-- WHAT TO WORK ON --
Identify each row below that contains the string "above", and copy every such row in full.

-- ENTRIES --
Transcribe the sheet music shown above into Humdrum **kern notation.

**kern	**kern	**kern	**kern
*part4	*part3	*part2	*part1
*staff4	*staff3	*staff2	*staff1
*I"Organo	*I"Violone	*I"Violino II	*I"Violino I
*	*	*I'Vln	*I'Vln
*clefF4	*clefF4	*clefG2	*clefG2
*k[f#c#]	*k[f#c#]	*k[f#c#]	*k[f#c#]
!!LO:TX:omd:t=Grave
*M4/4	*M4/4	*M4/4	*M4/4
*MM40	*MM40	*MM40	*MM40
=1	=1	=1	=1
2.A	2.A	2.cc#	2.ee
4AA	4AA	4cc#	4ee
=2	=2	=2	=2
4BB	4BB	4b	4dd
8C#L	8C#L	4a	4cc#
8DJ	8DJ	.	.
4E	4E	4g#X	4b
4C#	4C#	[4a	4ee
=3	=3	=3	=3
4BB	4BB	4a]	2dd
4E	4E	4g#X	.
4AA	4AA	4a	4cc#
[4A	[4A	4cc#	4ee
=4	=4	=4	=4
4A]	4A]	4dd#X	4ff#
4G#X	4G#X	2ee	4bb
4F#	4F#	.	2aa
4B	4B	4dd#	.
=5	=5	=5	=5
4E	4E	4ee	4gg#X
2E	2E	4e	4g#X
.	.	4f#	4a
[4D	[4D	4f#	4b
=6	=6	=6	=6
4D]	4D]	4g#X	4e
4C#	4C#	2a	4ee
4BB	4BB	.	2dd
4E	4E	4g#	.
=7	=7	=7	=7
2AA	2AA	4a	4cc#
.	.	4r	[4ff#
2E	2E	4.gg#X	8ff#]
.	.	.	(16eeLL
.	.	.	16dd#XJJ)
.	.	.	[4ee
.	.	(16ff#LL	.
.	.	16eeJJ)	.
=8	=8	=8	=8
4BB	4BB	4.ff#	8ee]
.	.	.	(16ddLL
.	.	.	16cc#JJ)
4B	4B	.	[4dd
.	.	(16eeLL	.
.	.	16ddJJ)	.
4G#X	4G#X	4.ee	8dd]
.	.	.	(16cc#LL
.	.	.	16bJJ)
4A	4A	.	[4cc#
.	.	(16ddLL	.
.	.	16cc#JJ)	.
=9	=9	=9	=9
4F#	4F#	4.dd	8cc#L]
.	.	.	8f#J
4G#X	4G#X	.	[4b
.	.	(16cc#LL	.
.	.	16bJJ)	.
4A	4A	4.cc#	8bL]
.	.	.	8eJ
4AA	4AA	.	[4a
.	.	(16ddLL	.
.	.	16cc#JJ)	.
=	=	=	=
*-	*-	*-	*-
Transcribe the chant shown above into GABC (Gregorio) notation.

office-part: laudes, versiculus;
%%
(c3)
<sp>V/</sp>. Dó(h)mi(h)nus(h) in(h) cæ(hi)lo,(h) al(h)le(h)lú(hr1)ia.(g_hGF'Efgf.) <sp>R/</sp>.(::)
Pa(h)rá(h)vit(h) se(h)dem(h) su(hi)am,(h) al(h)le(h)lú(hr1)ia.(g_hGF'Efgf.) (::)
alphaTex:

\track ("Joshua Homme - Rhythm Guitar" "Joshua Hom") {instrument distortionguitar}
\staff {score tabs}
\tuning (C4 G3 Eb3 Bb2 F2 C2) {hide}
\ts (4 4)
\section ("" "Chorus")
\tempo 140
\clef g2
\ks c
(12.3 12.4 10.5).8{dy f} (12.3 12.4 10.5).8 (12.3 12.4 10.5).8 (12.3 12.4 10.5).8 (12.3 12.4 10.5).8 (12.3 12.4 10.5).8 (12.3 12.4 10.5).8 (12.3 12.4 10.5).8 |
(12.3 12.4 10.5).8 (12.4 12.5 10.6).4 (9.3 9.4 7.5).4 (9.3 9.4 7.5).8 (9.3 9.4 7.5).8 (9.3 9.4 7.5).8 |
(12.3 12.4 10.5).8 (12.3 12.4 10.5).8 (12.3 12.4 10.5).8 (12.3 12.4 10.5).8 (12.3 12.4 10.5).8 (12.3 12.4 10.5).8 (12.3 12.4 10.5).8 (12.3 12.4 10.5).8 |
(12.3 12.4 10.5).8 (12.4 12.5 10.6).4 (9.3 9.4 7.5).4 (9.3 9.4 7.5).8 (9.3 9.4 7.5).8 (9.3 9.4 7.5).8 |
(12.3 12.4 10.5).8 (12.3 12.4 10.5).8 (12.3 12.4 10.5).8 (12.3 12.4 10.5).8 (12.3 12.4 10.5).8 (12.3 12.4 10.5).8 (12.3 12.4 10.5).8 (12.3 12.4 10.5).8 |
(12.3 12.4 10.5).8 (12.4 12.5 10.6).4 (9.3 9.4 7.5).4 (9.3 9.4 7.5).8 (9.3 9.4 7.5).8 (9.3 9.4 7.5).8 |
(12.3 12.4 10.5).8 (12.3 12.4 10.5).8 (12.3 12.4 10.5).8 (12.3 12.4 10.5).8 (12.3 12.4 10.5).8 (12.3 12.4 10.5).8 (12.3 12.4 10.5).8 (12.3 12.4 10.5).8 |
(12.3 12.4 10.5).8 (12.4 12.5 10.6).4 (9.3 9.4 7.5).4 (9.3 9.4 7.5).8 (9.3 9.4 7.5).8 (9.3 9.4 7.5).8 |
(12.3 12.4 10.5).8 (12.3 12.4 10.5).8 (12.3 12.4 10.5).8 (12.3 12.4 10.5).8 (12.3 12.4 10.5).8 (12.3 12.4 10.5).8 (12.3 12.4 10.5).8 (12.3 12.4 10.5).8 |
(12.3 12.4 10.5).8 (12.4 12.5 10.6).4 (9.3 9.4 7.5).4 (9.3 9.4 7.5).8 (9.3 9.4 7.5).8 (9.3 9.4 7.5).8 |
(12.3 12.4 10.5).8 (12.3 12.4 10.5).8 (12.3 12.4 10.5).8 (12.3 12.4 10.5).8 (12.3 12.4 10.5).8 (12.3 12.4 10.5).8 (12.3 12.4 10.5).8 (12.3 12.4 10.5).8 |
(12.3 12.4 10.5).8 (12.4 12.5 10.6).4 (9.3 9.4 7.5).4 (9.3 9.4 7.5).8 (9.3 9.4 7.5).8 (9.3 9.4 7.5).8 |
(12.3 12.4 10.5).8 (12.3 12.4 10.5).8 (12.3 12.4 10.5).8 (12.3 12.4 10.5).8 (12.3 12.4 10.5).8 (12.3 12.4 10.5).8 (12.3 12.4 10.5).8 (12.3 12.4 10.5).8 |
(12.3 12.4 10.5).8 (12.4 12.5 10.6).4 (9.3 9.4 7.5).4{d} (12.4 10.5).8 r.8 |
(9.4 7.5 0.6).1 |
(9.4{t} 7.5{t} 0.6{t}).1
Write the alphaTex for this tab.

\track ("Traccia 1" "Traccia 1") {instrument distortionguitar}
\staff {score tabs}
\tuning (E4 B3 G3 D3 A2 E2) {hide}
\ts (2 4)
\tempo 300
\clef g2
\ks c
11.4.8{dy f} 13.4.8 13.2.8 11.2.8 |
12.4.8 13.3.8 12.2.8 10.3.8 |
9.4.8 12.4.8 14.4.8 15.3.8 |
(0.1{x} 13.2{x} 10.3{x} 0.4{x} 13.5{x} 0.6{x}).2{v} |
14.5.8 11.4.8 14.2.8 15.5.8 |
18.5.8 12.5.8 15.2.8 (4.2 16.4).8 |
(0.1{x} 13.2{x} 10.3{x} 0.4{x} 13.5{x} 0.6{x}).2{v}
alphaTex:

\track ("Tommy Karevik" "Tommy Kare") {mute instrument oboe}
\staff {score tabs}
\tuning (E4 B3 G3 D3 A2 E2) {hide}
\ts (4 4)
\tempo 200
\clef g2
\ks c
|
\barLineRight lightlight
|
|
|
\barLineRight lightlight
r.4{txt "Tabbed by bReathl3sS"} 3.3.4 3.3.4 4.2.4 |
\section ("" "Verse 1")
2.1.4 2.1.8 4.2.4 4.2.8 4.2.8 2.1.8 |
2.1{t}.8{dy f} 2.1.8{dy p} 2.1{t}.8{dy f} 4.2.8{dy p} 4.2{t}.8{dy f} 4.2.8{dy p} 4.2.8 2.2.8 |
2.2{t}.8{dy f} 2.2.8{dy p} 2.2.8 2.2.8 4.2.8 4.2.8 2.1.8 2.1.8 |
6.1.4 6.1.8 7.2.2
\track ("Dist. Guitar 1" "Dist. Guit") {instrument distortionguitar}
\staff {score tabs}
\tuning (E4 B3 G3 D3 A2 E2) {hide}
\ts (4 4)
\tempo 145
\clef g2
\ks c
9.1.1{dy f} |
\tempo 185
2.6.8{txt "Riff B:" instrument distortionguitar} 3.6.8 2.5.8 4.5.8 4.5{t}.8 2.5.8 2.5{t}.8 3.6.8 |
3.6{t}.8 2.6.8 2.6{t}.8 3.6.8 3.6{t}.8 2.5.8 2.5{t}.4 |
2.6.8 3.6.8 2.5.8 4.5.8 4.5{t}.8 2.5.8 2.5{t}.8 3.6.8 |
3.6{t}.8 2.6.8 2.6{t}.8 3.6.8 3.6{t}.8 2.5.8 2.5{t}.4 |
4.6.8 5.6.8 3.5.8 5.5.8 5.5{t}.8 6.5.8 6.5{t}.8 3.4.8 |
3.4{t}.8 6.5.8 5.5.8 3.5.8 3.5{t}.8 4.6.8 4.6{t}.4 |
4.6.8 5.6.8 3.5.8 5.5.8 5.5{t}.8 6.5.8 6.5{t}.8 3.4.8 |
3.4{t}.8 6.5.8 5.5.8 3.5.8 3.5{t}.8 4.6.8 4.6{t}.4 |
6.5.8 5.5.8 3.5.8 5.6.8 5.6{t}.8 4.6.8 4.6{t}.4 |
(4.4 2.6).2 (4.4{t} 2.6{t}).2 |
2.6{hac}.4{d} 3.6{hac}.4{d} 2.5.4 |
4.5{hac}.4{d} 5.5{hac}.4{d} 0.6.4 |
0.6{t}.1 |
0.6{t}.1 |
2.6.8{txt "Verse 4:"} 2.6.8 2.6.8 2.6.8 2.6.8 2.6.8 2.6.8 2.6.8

-- OUTPUT OF THE EXERCISE --
Transcribe the sheet music shown above into Humdrum **kern notation.
Transcribe the chant shown above into GABC (Gregorio) notation.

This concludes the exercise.